We galloped back to the casa. It's really the first time that I've felt really comfortable on a horse. I grabbed my bag and headed out the door. I would have stayed one more day to go on a jeep tour of some nearby waterfalls but there just aren't enough tourists around to fill a car so no tours are going. I walked down the hill and quickly bought a chicken dinner to-go before jumping in the back of a pickup truck taxi going to Pitalito. From there I lucked into a shared taxi to La Plata. On the way, we passed through 5 or 6 tiny towns all of which had giant cathedrals, each one bigger and more beautiful than the next. The driver gave me great advice on where to stay in the tiny town and helped me find out when the earliest bus to Tierradentro was leaving the next morning.
The bus was right on time and lucky for me, it went directly to Tierradentro. Most buses only pass by the crossway about 20 minutes down the road. The driver dropped me off right in front of the museum where I dropped off my big bag and headed off. It was 20 minutes up hill to the most famous burial site called Segovia. All the tombs were locked and I was terribly disappointed until the guardian came over and opened them up for my one by one. There are so few tourists around that he doesn't bother leaving them open.The tombs are quite dark and are carved out of white stone, some with preserved colorful paintings. The spiral stone steps down to each tomb were a bit tough to navigate but I managed. The guardian for the next site, El Duende, walked with me up the hill and opened the tombs for me. Segovia is definitely the most beautiful and best preserved. From there it was another 5 minutes uphill to the main dirt road and then a 20 minute walk to El Tablon to see a few more statues and then on to the small town of San Andreas de Pisambala where they have a beautiful white church with a thatched roof.

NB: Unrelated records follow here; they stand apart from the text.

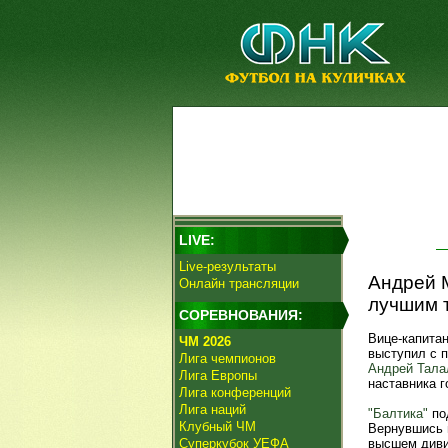
LIVE:
Live-результаты
Андрей 
Онлайн трансляции
лучшим 
СОРЕВНОВАНИЯ:
Вице-капита
ЧМ 2026
выступил с 
Лига чемпионов
Андрей Тала
Лига Европы
наставника г
Лига конференций
Лига наций
"Балтика"
по
Клубный ЧМ
Вернувшись в
Суперкубок УЕФА
высшем диви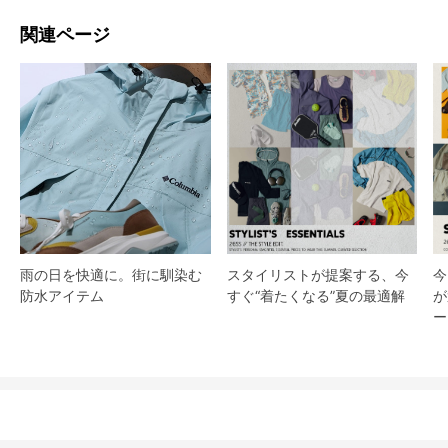
関連ページ
スタイリストが提案する、今
雨の日を快適に。街に馴染む
今
すぐ“着たくなる”夏の最適解
防水アイテム
が
ー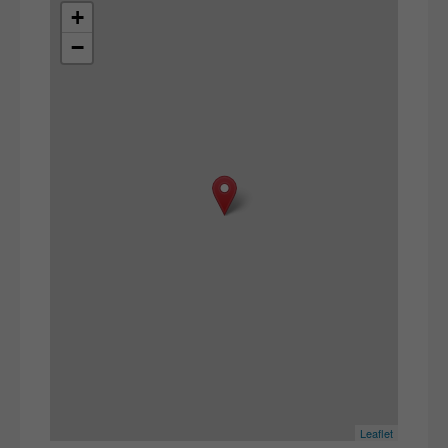
+
−
Leaflet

On my way back to the museums I ran in to 2 Americans I'd met in both Pasto and Popayan. I had lunch with them, quickly checked out the museums and headed out on the 20 minute walk to the crossing to catch the 1pm bus to Popayan. This bus trip was by far, one of my worst. I was just feeling so ill. I was puking, couldn't sleep and needed a bathroom for almost the entire 3 and a half hour ride. I just wanted to die. As we got close to Popayan, half the bus got off to transfer to a bus to Cali. That's what I wanted to do but I needed to get to a bathroom before I internally exploded. Don't worry, I made it. I need a vacation from this vacation.
The spiral stairs on that tomb must be one of a kind during those times. It makes the tombs of Segovia look even more eerie than your regular catacombs. Columbia looks like a wonderful place - I hope I can go there someday.